How this connects forward
- Chapter 15 (Dimension, Basis, and Coordinates) makes rigorous the one fact this chapter quietly assumed every time it counted dimensions: that every basis of a subspace has the same size, so "dimension" is well-defined. The basis-extension lemma there is what powers the abstract rank-nullity proof.
- Chapter 16 (Change of Basis) shows the same transformation wearing different matrices in different coordinate systems — the four subspaces are coordinate-free, but their bases depend on the coordinates.

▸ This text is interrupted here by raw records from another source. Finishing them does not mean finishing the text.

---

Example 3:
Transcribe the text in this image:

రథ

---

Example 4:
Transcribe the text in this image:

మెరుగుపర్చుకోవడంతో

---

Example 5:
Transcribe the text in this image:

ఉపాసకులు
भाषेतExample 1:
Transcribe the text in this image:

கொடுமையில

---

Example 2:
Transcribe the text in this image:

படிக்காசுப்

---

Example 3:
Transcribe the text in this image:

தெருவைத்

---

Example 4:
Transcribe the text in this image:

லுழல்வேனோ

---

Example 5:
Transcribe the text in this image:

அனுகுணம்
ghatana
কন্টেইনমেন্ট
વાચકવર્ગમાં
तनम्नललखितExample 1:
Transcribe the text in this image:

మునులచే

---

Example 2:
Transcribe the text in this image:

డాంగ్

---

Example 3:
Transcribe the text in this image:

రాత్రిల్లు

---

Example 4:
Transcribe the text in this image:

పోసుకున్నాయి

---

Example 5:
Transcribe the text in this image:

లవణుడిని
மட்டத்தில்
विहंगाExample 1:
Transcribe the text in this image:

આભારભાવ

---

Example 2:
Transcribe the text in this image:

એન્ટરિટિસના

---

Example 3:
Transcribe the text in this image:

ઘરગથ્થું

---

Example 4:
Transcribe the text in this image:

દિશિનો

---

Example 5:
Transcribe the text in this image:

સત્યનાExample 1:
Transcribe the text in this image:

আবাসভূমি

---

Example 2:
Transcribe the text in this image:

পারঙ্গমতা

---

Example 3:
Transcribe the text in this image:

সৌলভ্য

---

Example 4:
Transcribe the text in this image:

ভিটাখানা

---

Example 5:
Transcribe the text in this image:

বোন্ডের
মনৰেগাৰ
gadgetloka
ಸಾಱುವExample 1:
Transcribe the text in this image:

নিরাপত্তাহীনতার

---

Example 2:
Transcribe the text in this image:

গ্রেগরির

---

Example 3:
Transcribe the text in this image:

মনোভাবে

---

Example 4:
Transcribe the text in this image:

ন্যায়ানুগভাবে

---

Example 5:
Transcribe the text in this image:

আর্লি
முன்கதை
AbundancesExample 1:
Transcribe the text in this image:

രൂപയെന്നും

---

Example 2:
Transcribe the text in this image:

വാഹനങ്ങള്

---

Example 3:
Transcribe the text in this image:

- Chapter 17 (Linear Regression) is Case Study 1 in full: least squares finds the projection of $\mathbf{b}$ onto the column space when $\mathbf{b}$ is unreachable, and the residual lives in the left null space.
- Part IV (Orthogonality, Chapters 18–22) is where the right angles of §14.10 become rigorous and powerful: the dot product and angles (18), orthogonal projection onto a subspace and least squares (19), Gram-Schmidt and QR (20), and orthogonal matrices and rotations (21). The orthogonal-complement decomposition $\mathbb{R}^n = C(A^{\mathsf{T}}) \oplus N(A)$ is the seed of all of it.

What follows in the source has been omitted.